## What you will do
Gather every line of the data below that contains the string "with". Case counts.

## Extracted records
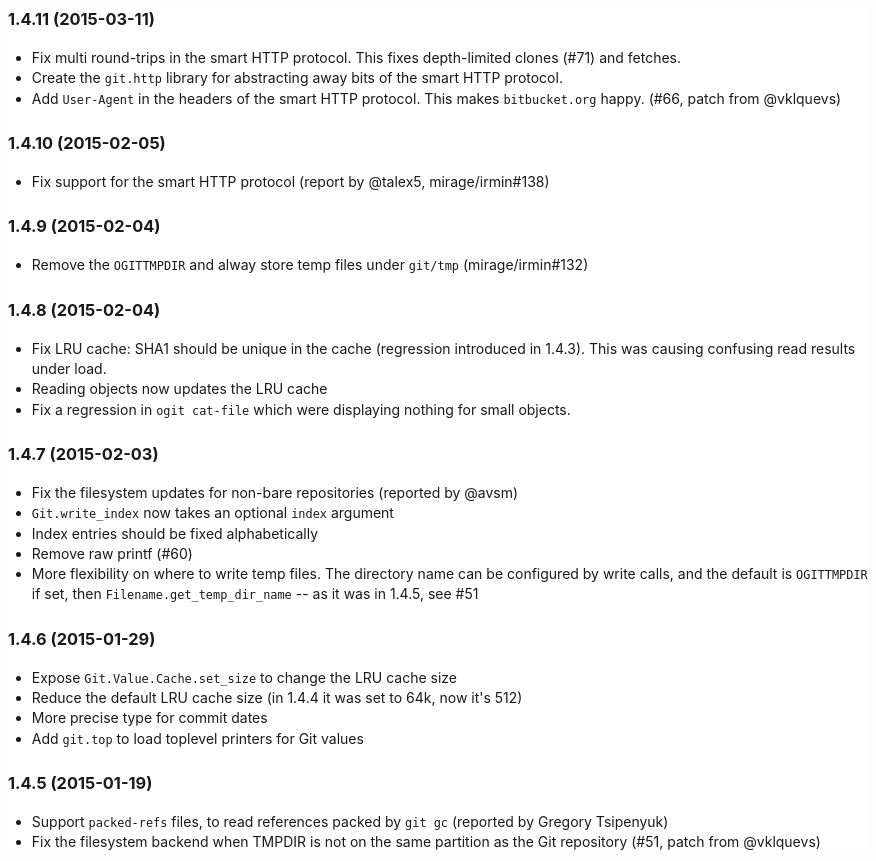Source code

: ### 1.4.11 (2015-03-11)

* Fix multi round-trips in the smart HTTP protocol. This fixes
  depth-limited clones (#71) and fetches.
* Create the `git.http` library for abstracting away bits of the
  smart HTTP protocol.
* Add `User-Agent` in the headers of the smart HTTP protocol. This
  makes `bitbucket.org` happy. (#66, patch from @vklquevs)

### 1.4.10 (2015-02-05)

* Fix support for the smart HTTP protocol (report by @talex5,
  mirage/irmin#138)

### 1.4.9 (2015-02-04)

* Remove the `OGITTMPDIR` and alway store temp files under
  `git/tmp` (mirage/irmin#132)

### 1.4.8 (2015-02-04)

* Fix LRU cache: SHA1 should be unique in the cache (regression
  introduced in 1.4.3). This was causing confusing read results
  under load.
* Reading objects now updates the LRU cache
* Fix a regression in `ogit cat-file` which were displaying nothing
  for small objects.

### 1.4.7 (2015-02-03)

* Fix the filesystem updates for non-bare repositories (reported by @avsm)
* `Git.write_index` now takes an optional `index` argument
* Index entries should be fixed alphabetically
* Remove raw printf (#60)
* More flexibility on where to write temp files. The directory name can be
  configured by write calls, and the default is `OGITTMPDIR` if set,
  then `Filename.get_temp_dir_name` -- as it was in 1.4.5, see #51

### 1.4.6 (2015-01-29)

* Expose `Git.Value.Cache.set_size` to change the LRU cache size
* Reduce the default LRU cache size (in 1.4.4 it was set to 64k, now it's 512)
* More precise type for commit dates
* Add `git.top` to load toplevel printers for Git values

### 1.4.5 (2015-01-19)

* Support `packed-refs` files, to read references packed by `git gc` (reported
  by Gregory Tsipenyuk)
* Fix the filesystem backend when TMPDIR is not on the same partition as the
  Git repository (#51, patch from @vklquevs)
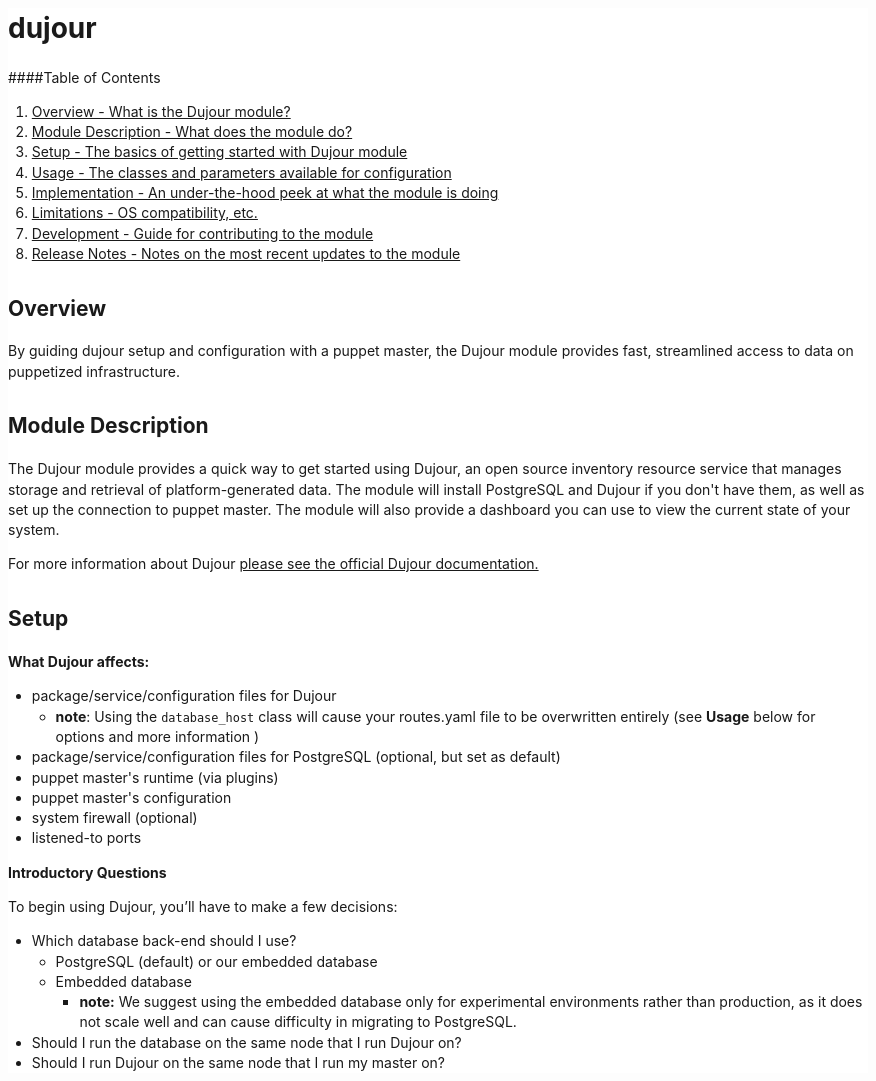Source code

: dujour
=========

####Table of Contents

1. [Overview - What is the Dujour module?](#overview)
2. [Module Description - What does the module do?](#module-description)
3. [Setup - The basics of getting started with Dujour module](#setup)
4. [Usage - The classes and parameters available for configuration](#usage)
5. [Implementation - An under-the-hood peek at what the module is doing](#implementation)
6. [Limitations - OS compatibility, etc.](#limitations)
7. [Development - Guide for contributing to the module](#development)
8. [Release Notes - Notes on the most recent updates to the module](#release-notes)

Overview
--------
By guiding dujour setup and configuration with a puppet master, the Dujour module provides fast, streamlined access to data on puppetized infrastructure.

Module Description
-------------------
The Dujour module provides a quick way to get started using Dujour, an open source inventory resource service that manages storage and retrieval of platform-generated data. The module will install PostgreSQL and Dujour if you don't have them, as well as set up the connection to puppet master. The module will also provide a dashboard you can use to view the current state of your system.

For more information about Dujour [please see the official Dujour documentation.](http://docs.puppetlabs.com/dujour/)


Setup
-----

**What Dujour affects:**

* package/service/configuration files for Dujour
  * **note**: Using the `database_host` class will cause your routes.yaml file to be overwritten entirely (see **Usage** below for options and more information )
* package/service/configuration files for PostgreSQL (optional, but set as default)
* puppet master's runtime (via plugins)
* puppet master's configuration
* system firewall (optional)
* listened-to ports

**Introductory Questions**

To begin using Dujour, you’ll have to make a few decisions:

* Which database back-end should I use?
  * PostgreSQL (default) or our embedded database
  * Embedded database
    * **note:** We suggest using the embedded database only for experimental environments rather than production, as it does not scale well and can cause difficulty in migrating to PostgreSQL.
* Should I run the database on the same node that I run Dujour on?
* Should I run Dujour on the same node that I run my master on?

## Result for this exercise
3. [Setup - The basics of getting started with Dujour module](#setup)
By guiding dujour setup and configuration with a puppet master, the Dujour module provides fast, streamlined access to data on puppetized infrastructure.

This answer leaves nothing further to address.